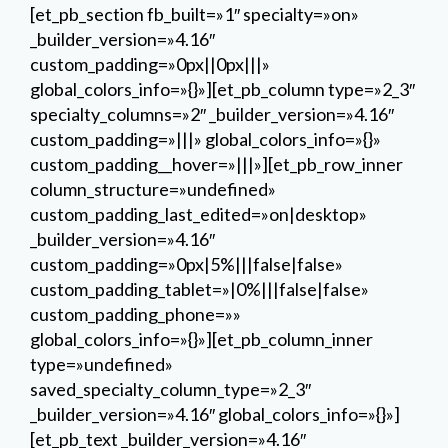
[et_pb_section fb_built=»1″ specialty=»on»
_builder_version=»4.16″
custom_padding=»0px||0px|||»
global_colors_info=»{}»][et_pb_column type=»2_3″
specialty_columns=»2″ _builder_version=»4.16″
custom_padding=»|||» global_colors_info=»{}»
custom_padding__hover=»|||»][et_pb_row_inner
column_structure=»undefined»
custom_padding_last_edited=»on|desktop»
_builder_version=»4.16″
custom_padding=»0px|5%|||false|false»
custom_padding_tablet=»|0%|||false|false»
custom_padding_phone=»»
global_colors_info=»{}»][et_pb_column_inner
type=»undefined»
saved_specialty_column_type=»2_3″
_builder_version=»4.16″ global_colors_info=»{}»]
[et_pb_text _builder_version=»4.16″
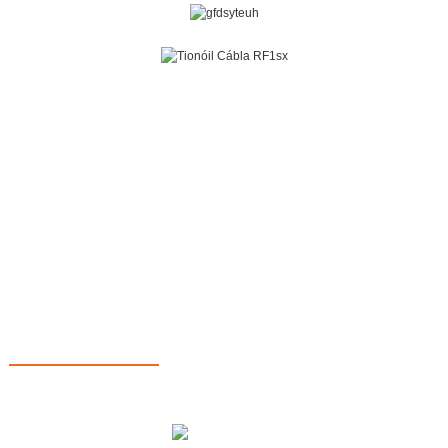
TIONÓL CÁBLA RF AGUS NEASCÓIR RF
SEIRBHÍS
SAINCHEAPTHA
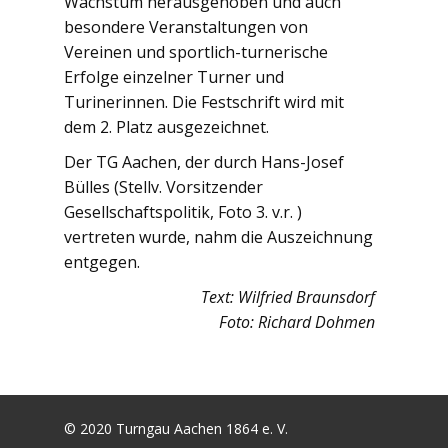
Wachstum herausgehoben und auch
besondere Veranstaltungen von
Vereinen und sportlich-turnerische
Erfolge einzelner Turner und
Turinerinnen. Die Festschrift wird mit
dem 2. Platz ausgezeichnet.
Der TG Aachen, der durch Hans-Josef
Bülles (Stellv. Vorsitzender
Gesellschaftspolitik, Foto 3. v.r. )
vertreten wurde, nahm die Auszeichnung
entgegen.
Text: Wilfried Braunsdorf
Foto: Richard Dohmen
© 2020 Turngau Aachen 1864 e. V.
=====
## What to produce
The result should be a verbatim copy of the data, free of pictures.

## Output of the exercise
[et_pb_section fb_built=»1″ specialty=»on»
_builder_version=»4.16″
custom_padding=»0px||0px|||»
global_colors_info=»{}»][et_pb_column type=»2_3″
specialty_columns=»2″ _builder_version=»4.16″
custom_padding=»|||» global_colors_info=»{}»
custom_padding__hover=»|||»][et_pb_row_inner
column_structure=»undefined»
custom_padding_last_edited=»on|desktop»
_builder_version=»4.16″
custom_padding=»0px|5%|||false|false»
custom_padding_tablet=»|0%|||false|false»
custom_padding_phone=»»
global_colors_info=»{}»][et_pb_column_inner
type=»undefined»
saved_specialty_column_type=»2_3″
_builder_version=»4.16″ global_colors_info=»{}»]
[et_pb_text _builder_version=»4.16″
TIONÓL CÁBLA RF AGUS NEASCÓIR RF
SEIRBHÍS
SAINCHEAPTHA
Wachstum herausgehoben und auch
besondere Veranstaltungen von
Vereinen und sportlich-turnerische
Erfolge einzelner Turner und
Turinerinnen. Die Festschrift wird mit
dem 2. Platz ausgezeichnet.
Der TG Aachen, der durch Hans-Josef
Bülles (Stellv. Vorsitzender
Gesellschaftspolitik, Foto 3. v.r. )
vertreten wurde, nahm die Auszeichnung
entgegen.
Text: Wilfried Braunsdorf
Foto: Richard Dohmen
© 2020 Turngau Aachen 1864 e. V.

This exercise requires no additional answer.